V. L. Representa la identidad fracturada. No puede construir su identidad porque no alcanza el reconocimiento de terceros. Es eso lo de que le lleva a la marginación y a las acciones violentas, no su aspecto. Lo monstruoso no es el sujeto, sino el delito.

P. ¿Y en el caso de Jekyll y Mr. Hyde?

V.G. En este caso, Stevenson crea la figura del doble. La criminología estaba entonces asentada en la teoría del criminal nato y no es hasta después de la II Guerra mundial cuando los científicos admiten que el entorno no hace al asesino. El doctor Jekyll era un hombre respetable que, en su interior, no era feliz y crea otro ser sobre cuyas acciones no tiene remordimientos. Es este libro el que crea el modo de vida de un asesino en serie. Con Dorian Gray se profundiza en el concepto de psicópata integrado que, desde su buena reputación, manipula y corrompe.

V.L. Jekyll y Mr. Hyde es el antecedente de la teoría de la sombra, el lado oscuro de la personalidad, que se expuso a principios del siglo XX, cuando el libro es de 1886. En el caso de Jekyll, cuando se da cuenta de que la sombra le ha invadido, decide suicidarse. El psiquiatra Carl Jung expuso cómo se ha de conjugar el yo sombra con el yo consciente y solo así se logra una identidad sana. En el caso del retrato de Dorian Gray se produce un proceso de negación de la identidad y la búsqueda de otra. El fracaso del desarrollo de esa otra identidad es la que genera actos violentos. Y con la novela negra, son las mismas conductas y los mismos mecanismos que luego detalla la ciencia. La anticipación es asombrosa.
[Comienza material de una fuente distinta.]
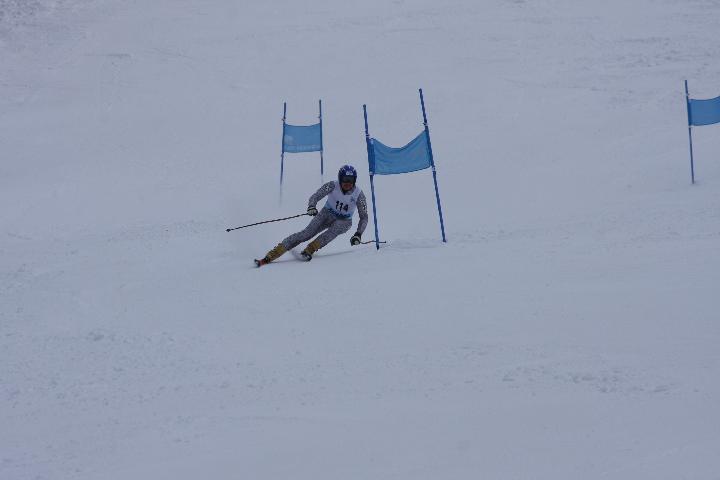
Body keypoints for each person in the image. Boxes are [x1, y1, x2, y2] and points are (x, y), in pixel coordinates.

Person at [255, 165, 369, 266]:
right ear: (340, 178)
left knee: (333, 230)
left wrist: (358, 234)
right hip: (326, 214)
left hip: (344, 221)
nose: (348, 183)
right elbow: (316, 196)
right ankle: (273, 254)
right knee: (306, 233)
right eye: (345, 180)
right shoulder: (332, 185)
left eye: (351, 180)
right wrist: (311, 206)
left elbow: (364, 217)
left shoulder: (359, 194)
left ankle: (309, 250)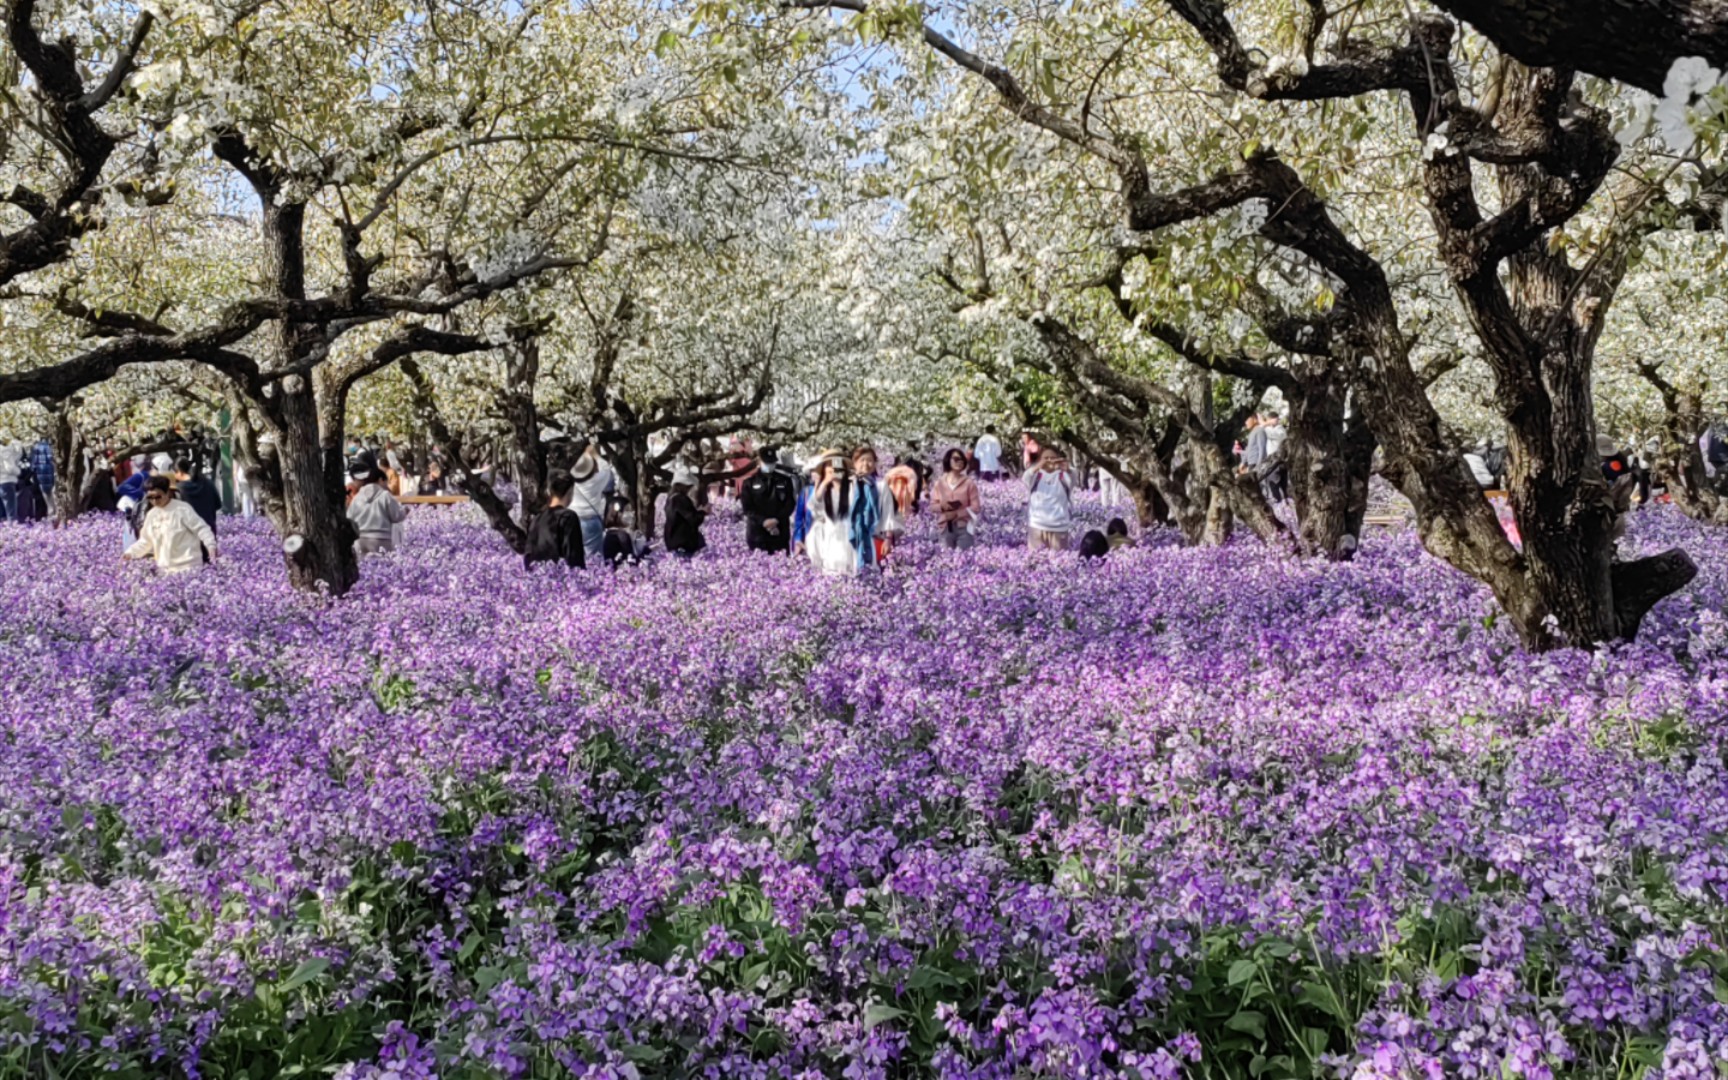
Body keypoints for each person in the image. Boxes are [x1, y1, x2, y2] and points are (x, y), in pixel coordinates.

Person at [123, 476, 217, 573]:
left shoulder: (182, 509)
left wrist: (210, 546)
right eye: (150, 497)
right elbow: (145, 541)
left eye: (158, 496)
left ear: (168, 493)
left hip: (188, 568)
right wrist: (130, 553)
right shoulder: (151, 514)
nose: (154, 501)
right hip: (165, 569)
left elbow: (201, 529)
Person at [803, 449, 858, 575]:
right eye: (830, 465)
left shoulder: (852, 487)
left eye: (838, 465)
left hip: (849, 537)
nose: (835, 469)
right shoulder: (824, 490)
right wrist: (824, 482)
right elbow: (814, 507)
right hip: (831, 539)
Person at [740, 445, 798, 554]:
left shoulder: (785, 480)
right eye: (766, 462)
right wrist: (764, 521)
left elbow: (790, 503)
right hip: (757, 533)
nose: (769, 465)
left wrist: (776, 520)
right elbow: (747, 508)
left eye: (772, 462)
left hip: (780, 531)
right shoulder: (749, 482)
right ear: (759, 462)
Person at [523, 470, 586, 569]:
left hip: (537, 577)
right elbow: (573, 556)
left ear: (550, 491)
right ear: (570, 491)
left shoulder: (537, 518)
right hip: (560, 578)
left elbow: (528, 554)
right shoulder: (568, 517)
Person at [347, 454, 406, 556]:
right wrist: (404, 511)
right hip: (381, 538)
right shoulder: (385, 496)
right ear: (380, 480)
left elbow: (349, 516)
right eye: (385, 482)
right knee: (383, 566)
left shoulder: (358, 497)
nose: (386, 485)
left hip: (361, 538)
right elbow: (396, 516)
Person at [1024, 447, 1076, 550]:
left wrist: (1068, 469)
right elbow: (1025, 478)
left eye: (1053, 458)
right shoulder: (1036, 475)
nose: (1049, 461)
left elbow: (1073, 479)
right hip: (1037, 525)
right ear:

P. ¿Por qué despiertan tanta atracción los asesinos en serie?

V.G. Hay razones biológicas, antropológicas y culturales. El asesino en serie es el depredador del género homo. El 99,5% de nuestra historia evolutiva la hemos vivido como cazadores. Nos fascina porque evolutivamente estamos predestinados a mantenernos alerta. No es morbo, es parte de nuestra naturaleza.

V.L. Hay varios elementos que nos resultan atractivos: el aspecto romántico del villano ante la policía y que representa los anhelos que no somos capaces de llevar a cabo, pero también la idea del chivo expiatorio porque nos tranquiliza que lo castiguen y nos reconforta en nuestra idea de represión de esos anhelos que no nos atrevemos a hacer.